» Your objective:
Would you restate all the data that follows, word for word?

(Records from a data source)

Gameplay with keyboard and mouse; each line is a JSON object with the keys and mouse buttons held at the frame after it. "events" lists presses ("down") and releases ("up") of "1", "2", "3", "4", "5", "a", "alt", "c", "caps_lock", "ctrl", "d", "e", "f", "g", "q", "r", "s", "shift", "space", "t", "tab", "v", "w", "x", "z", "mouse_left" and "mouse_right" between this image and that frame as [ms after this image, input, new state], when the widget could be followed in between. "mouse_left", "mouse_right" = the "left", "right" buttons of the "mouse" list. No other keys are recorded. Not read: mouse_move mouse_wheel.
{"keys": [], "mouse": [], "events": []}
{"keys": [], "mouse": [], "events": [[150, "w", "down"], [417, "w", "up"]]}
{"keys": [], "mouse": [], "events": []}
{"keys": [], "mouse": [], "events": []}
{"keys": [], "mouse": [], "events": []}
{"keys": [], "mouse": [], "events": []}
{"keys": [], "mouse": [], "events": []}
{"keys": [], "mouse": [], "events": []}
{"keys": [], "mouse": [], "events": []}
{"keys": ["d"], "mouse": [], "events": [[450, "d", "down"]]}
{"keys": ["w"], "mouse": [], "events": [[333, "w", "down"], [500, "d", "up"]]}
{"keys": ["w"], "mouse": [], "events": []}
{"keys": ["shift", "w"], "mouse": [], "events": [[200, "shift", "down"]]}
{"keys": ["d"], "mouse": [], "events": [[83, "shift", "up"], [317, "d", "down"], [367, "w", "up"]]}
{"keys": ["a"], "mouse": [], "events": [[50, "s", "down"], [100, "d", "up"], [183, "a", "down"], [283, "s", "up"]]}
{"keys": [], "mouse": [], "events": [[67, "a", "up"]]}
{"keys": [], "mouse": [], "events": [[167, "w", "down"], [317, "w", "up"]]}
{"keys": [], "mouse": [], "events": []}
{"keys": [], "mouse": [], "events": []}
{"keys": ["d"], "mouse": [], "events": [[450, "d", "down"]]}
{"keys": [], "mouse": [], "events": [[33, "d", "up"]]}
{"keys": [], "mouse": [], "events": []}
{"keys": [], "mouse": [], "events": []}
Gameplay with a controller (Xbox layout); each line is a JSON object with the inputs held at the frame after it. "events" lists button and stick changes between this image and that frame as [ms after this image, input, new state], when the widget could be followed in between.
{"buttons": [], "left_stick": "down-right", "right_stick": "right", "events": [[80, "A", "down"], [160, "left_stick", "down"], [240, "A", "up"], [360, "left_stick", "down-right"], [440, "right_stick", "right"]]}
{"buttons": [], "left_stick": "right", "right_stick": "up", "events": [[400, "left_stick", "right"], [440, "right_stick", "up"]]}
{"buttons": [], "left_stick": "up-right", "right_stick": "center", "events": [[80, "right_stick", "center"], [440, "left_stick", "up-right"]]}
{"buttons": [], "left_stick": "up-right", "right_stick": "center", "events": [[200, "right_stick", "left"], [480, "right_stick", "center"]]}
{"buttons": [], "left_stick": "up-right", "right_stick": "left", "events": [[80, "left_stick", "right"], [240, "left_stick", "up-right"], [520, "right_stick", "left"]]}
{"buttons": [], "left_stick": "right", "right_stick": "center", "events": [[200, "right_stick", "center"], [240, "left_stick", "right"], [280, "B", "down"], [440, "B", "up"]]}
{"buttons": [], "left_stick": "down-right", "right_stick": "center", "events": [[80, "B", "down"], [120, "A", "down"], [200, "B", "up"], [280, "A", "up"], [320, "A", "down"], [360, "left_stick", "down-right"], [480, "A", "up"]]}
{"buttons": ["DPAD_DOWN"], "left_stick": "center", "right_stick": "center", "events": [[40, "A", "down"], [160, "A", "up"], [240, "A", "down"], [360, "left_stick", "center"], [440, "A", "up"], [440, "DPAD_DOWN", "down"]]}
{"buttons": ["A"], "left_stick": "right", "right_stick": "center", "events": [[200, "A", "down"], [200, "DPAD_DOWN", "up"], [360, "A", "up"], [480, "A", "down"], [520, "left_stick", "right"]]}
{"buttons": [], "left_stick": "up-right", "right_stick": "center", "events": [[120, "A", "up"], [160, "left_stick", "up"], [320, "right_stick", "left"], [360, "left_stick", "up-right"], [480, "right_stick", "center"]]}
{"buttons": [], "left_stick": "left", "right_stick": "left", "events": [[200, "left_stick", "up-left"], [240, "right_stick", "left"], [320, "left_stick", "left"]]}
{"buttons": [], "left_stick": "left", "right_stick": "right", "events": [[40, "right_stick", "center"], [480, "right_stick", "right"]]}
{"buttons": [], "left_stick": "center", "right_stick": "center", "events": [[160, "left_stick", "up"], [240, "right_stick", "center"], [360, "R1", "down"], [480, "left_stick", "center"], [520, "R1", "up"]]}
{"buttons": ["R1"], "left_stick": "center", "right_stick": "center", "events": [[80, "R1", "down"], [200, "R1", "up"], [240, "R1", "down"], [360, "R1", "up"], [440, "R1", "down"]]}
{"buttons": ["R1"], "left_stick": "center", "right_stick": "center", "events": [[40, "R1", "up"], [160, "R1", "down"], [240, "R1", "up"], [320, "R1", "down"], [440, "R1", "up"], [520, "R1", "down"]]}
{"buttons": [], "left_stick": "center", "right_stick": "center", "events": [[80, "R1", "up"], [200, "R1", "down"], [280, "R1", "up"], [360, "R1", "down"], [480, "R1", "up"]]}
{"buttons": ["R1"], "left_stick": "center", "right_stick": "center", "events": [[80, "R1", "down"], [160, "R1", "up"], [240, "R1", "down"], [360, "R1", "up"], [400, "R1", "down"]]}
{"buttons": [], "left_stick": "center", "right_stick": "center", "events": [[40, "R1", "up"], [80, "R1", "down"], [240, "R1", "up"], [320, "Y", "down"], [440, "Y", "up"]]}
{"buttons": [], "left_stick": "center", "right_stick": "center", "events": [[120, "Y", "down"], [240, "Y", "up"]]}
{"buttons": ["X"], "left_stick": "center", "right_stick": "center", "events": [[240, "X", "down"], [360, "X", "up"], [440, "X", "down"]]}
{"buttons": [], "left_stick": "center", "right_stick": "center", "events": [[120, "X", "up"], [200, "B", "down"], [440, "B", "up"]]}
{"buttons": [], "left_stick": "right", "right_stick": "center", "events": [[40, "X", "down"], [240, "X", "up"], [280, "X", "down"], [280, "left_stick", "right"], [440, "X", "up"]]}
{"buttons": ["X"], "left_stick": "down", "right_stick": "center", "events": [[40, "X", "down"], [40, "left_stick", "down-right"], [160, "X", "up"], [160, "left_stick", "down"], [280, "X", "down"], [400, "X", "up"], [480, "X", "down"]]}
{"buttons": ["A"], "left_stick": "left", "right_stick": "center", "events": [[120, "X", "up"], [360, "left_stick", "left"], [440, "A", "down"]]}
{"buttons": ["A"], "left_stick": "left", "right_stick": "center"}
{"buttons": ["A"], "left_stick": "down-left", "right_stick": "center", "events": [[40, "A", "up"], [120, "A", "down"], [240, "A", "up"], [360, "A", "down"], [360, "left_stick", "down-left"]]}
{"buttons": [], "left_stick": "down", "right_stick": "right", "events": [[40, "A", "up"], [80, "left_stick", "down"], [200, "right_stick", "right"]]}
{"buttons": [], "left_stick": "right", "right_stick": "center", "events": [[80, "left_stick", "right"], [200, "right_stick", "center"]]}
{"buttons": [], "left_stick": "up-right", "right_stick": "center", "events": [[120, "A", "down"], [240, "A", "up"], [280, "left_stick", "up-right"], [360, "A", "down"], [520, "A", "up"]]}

» Answer space:
Gameplay with keyboard and mouse; each line is a JSON object with the keys and mouse buttons held at the frame after it. "events" lists presses ("down") and releases ("up") of "1", "2", "3", "4", "5", "a", "alt", "c", "caps_lock", "ctrl", "d", "e", "f", "g", "q", "r", "s", "shift", "space", "t", "tab", "v", "w", "x", "z", "mouse_left" and "mouse_right" between this image and that frame as [ms after this image, input, new state], when the widget could be followed in between. "mouse_left", "mouse_right" = the "left", "right" buttons of the "mouse" list. No other keys are recorded. Not read: mouse_move mouse_wheel.
{"keys": [], "mouse": [], "events": []}
{"keys": [], "mouse": [], "events": [[150, "w", "down"], [417, "w", "up"]]}
{"keys": [], "mouse": [], "events": []}
{"keys": [], "mouse": [], "events": []}
{"keys": [], "mouse": [], "events": []}
{"keys": [], "mouse": [], "events": []}
{"keys": [], "mouse": [], "events": []}
{"keys": [], "mouse": [], "events": []}
{"keys": [], "mouse": [], "events": []}
{"keys": ["d"], "mouse": [], "events": [[450, "d", "down"]]}
{"keys": ["w"], "mouse": [], "events": [[333, "w", "down"], [500, "d", "up"]]}
{"keys": ["w"], "mouse": [], "events": []}
{"keys": ["shift", "w"], "mouse": [], "events": [[200, "shift", "down"]]}
{"keys": ["d"], "mouse": [], "events": [[83, "shift", "up"], [317, "d", "down"], [367, "w", "up"]]}
{"keys": ["a"], "mouse": [], "events": [[50, "s", "down"], [100, "d", "up"], [183, "a", "down"], [283, "s", "up"]]}
{"keys": [], "mouse": [], "events": [[67, "a", "up"]]}
{"keys": [], "mouse": [], "events": [[167, "w", "down"], [317, "w", "up"]]}
{"keys": [], "mouse": [], "events": []}
{"keys": [], "mouse": [], "events": []}
{"keys": ["d"], "mouse": [], "events": [[450, "d", "down"]]}
{"keys": [], "mouse": [], "events": [[33, "d", "up"]]}
{"keys": [], "mouse": [], "events": []}
{"keys": [], "mouse": [], "events": []}
Gameplay with a controller (Xbox layout); each line is a JSON object with the inputs held at the frame after it. "events" lists button and stick changes between this image and that frame as [ms after this image, input, new state], when the widget could be followed in between.
{"buttons": [], "left_stick": "down-right", "right_stick": "right", "events": [[80, "A", "down"], [160, "left_stick", "down"], [240, "A", "up"], [360, "left_stick", "down-right"], [440, "right_stick", "right"]]}
{"buttons": [], "left_stick": "right", "right_stick": "up", "events": [[400, "left_stick", "right"], [440, "right_stick", "up"]]}
{"buttons": [], "left_stick": "up-right", "right_stick": "center", "events": [[80, "right_stick", "center"], [440, "left_stick", "up-right"]]}
{"buttons": [], "left_stick": "up-right", "right_stick": "center", "events": [[200, "right_stick", "left"], [480, "right_stick", "center"]]}
{"buttons": [], "left_stick": "up-right", "right_stick": "left", "events": [[80, "left_stick", "right"], [240, "left_stick", "up-right"], [520, "right_stick", "left"]]}
{"buttons": [], "left_stick": "right", "right_stick": "center", "events": [[200, "right_stick", "center"], [240, "left_stick", "right"], [280, "B", "down"], [440, "B", "up"]]}
{"buttons": [], "left_stick": "down-right", "right_stick": "center", "events": [[80, "B", "down"], [120, "A", "down"], [200, "B", "up"], [280, "A", "up"], [320, "A", "down"], [360, "left_stick", "down-right"], [480, "A", "up"]]}
{"buttons": ["DPAD_DOWN"], "left_stick": "center", "right_stick": "center", "events": [[40, "A", "down"], [160, "A", "up"], [240, "A", "down"], [360, "left_stick", "center"], [440, "A", "up"], [440, "DPAD_DOWN", "down"]]}
{"buttons": ["A"], "left_stick": "right", "right_stick": "center", "events": [[200, "A", "down"], [200, "DPAD_DOWN", "up"], [360, "A", "up"], [480, "A", "down"], [520, "left_stick", "right"]]}
{"buttons": [], "left_stick": "up-right", "right_stick": "center", "events": [[120, "A", "up"], [160, "left_stick", "up"], [320, "right_stick", "left"], [360, "left_stick", "up-right"], [480, "right_stick", "center"]]}
{"buttons": [], "left_stick": "left", "right_stick": "left", "events": [[200, "left_stick", "up-left"], [240, "right_stick", "left"], [320, "left_stick", "left"]]}
{"buttons": [], "left_stick": "left", "right_stick": "right", "events": [[40, "right_stick", "center"], [480, "right_stick", "right"]]}
{"buttons": [], "left_stick": "center", "right_stick": "center", "events": [[160, "left_stick", "up"], [240, "right_stick", "center"], [360, "R1", "down"], [480, "left_stick", "center"], [520, "R1", "up"]]}
{"buttons": ["R1"], "left_stick": "center", "right_stick": "center", "events": [[80, "R1", "down"], [200, "R1", "up"], [240, "R1", "down"], [360, "R1", "up"], [440, "R1", "down"]]}
{"buttons": ["R1"], "left_stick": "center", "right_stick": "center", "events": [[40, "R1", "up"], [160, "R1", "down"], [240, "R1", "up"], [320, "R1", "down"], [440, "R1", "up"], [520, "R1", "down"]]}
{"buttons": [], "left_stick": "center", "right_stick": "center", "events": [[80, "R1", "up"], [200, "R1", "down"], [280, "R1", "up"], [360, "R1", "down"], [480, "R1", "up"]]}
{"buttons": ["R1"], "left_stick": "center", "right_stick": "center", "events": [[80, "R1", "down"], [160, "R1", "up"], [240, "R1", "down"], [360, "R1", "up"], [400, "R1", "down"]]}
{"buttons": [], "left_stick": "center", "right_stick": "center", "events": [[40, "R1", "up"], [80, "R1", "down"], [240, "R1", "up"], [320, "Y", "down"], [440, "Y", "up"]]}
{"buttons": [], "left_stick": "center", "right_stick": "center", "events": [[120, "Y", "down"], [240, "Y", "up"]]}
{"buttons": ["X"], "left_stick": "center", "right_stick": "center", "events": [[240, "X", "down"], [360, "X", "up"], [440, "X", "down"]]}
{"buttons": [], "left_stick": "center", "right_stick": "center", "events": [[120, "X", "up"], [200, "B", "down"], [440, "B", "up"]]}
{"buttons": [], "left_stick": "right", "right_stick": "center", "events": [[40, "X", "down"], [240, "X", "up"], [280, "X", "down"], [280, "left_stick", "right"], [440, "X", "up"]]}
{"buttons": ["X"], "left_stick": "down", "right_stick": "center", "events": [[40, "X", "down"], [40, "left_stick", "down-right"], [160, "X", "up"], [160, "left_stick", "down"], [280, "X", "down"], [400, "X", "up"], [480, "X", "down"]]}
{"buttons": ["A"], "left_stick": "left", "right_stick": "center", "events": [[120, "X", "up"], [360, "left_stick", "left"], [440, "A", "down"]]}
{"buttons": ["A"], "left_stick": "left", "right_stick": "center"}
{"buttons": ["A"], "left_stick": "down-left", "right_stick": "center", "events": [[40, "A", "up"], [120, "A", "down"], [240, "A", "up"], [360, "A", "down"], [360, "left_stick", "down-left"]]}
{"buttons": [], "left_stick": "down", "right_stick": "right", "events": [[40, "A", "up"], [80, "left_stick", "down"], [200, "right_stick", "right"]]}
{"buttons": [], "left_stick": "right", "right_stick": "center", "events": [[80, "left_stick", "right"], [200, "right_stick", "center"]]}
{"buttons": [], "left_stick": "up-right", "right_stick": "center", "events": [[120, "A", "down"], [240, "A", "up"], [280, "left_stick", "up-right"], [360, "A", "down"], [520, "A", "up"]]}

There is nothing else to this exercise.